For the first function y = x^2 dy/dx at x= 1, is 2, at x=2 is  dy/dx = 2x =2*2 = 4, and at x= 3,dy/dx = 2x is 2*3 = 6.

The instantaneous rate of change for the second function y = x^3, at x= 1, is dy/dx = 3x^2= 3*1= 3. At x= 2, dy/dx = 3x^2= 3*2^2 = 12. at x= 3, dy/dx = 3*x^2 = 27.

The instantaneous rate for the two functions that are developed from the functions.
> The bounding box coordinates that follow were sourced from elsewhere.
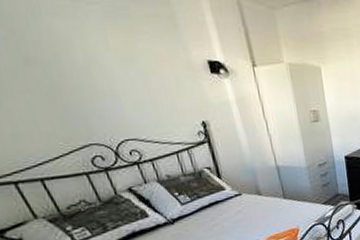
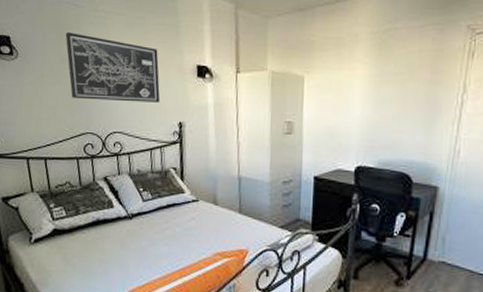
wall art: none [18,26,175,108] -> present [65,33,161,103]

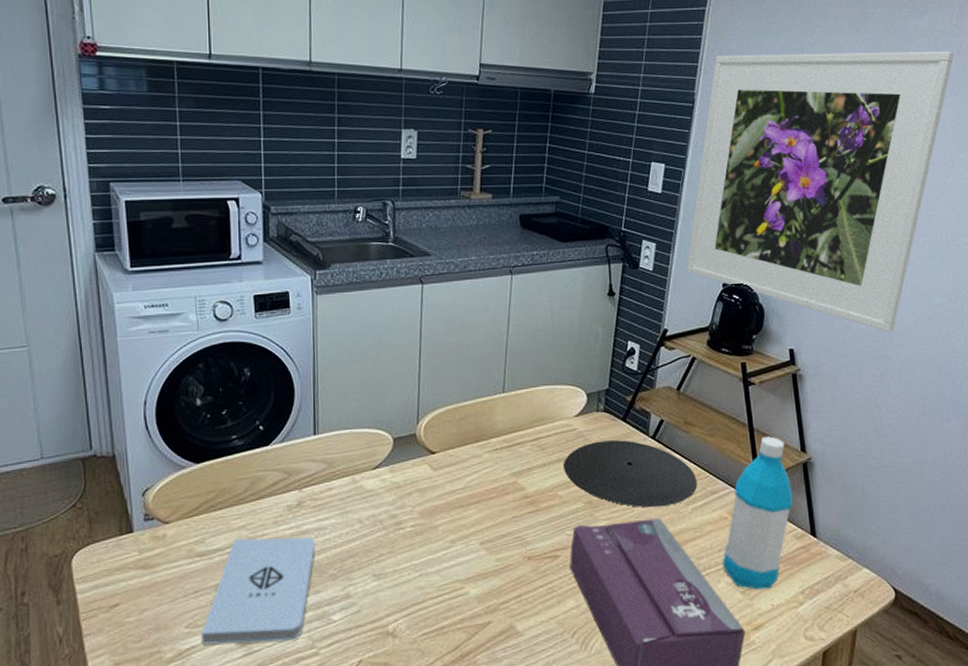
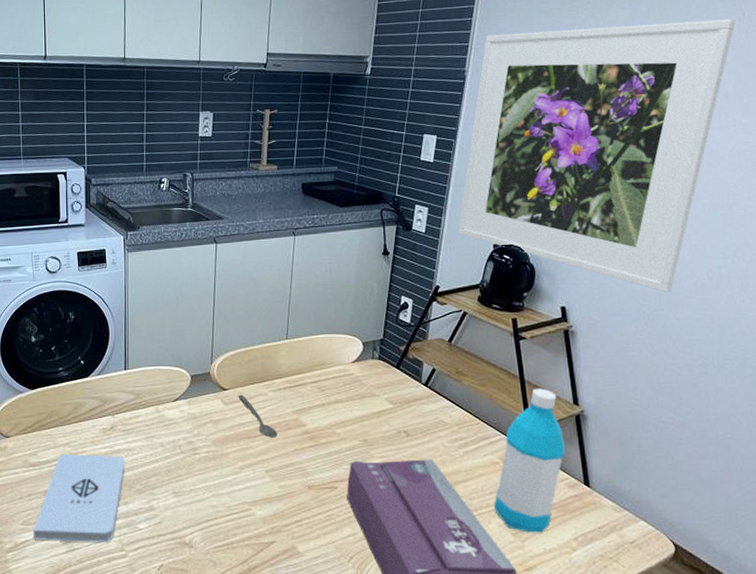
spoon: none [448,457,494,505] -> present [238,394,278,438]
plate: present [562,440,698,508] -> none [340,386,469,449]

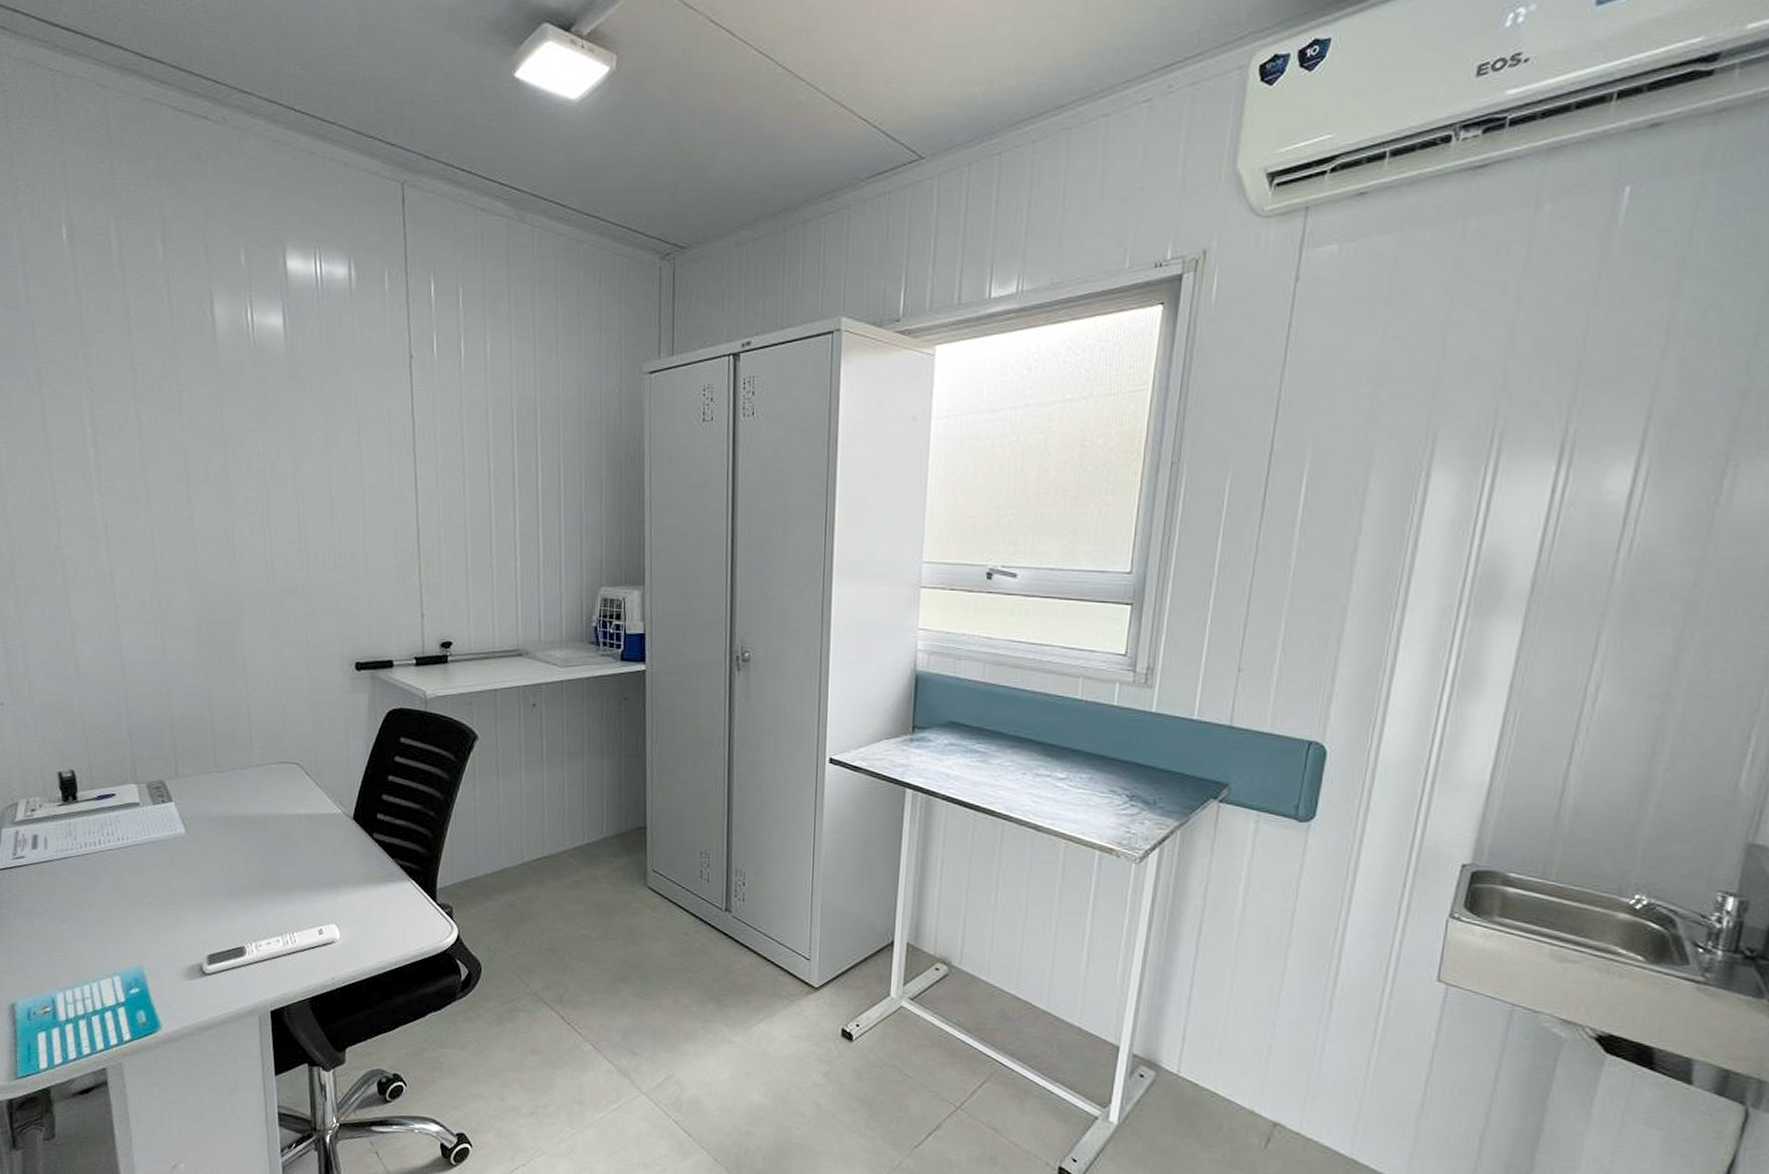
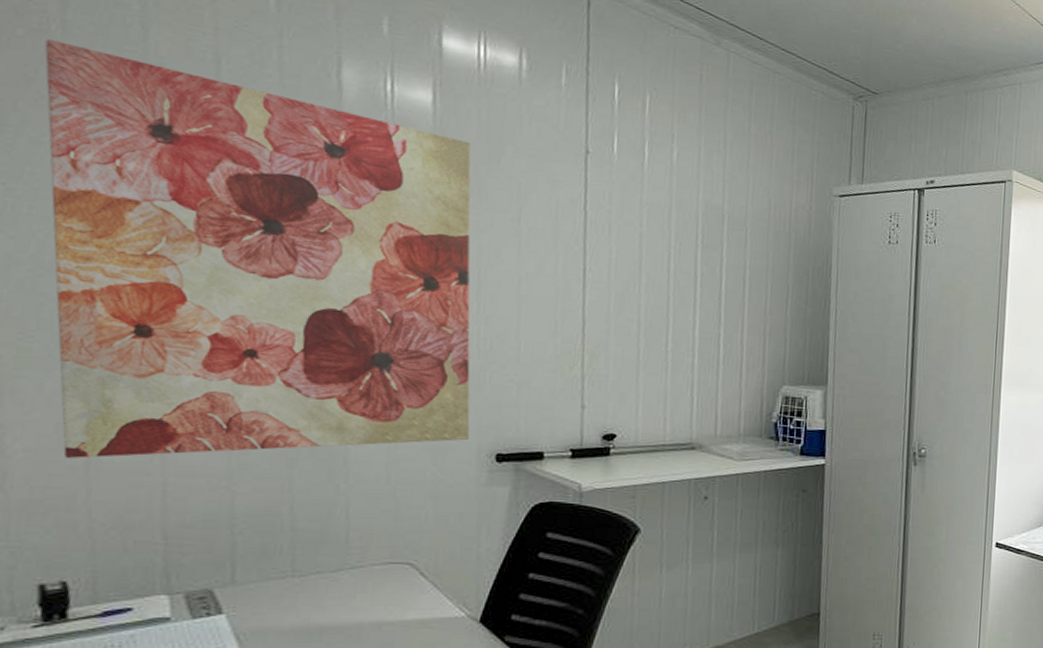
wall art: none [18,313,334,670] -> present [44,38,471,458]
We consider the following two fuctions:

y = x^2+x^3 and y = x^3/x^2 = x.

The instantaneous rate of change for y= x^2+x^3 is dy/dx= 2x+3x^2. At x= 1, dy/dx = 2+3. At x= 2, dy/dx = 2x+3x^2= 2*2+3*2^2 = 16. At x= 3, dy/dx = 2x+3x^2= 2*3+3*3^2 = 33.

For the function y = x^3/x^2 = x, dy/dx = (x)' = 1. So x' = 1 at x= 1.

At x= 2, dy/dx = (x)' = 1 is the rate of change.

At x= 3, dy/dx = (x)' = 1 is the rate of change.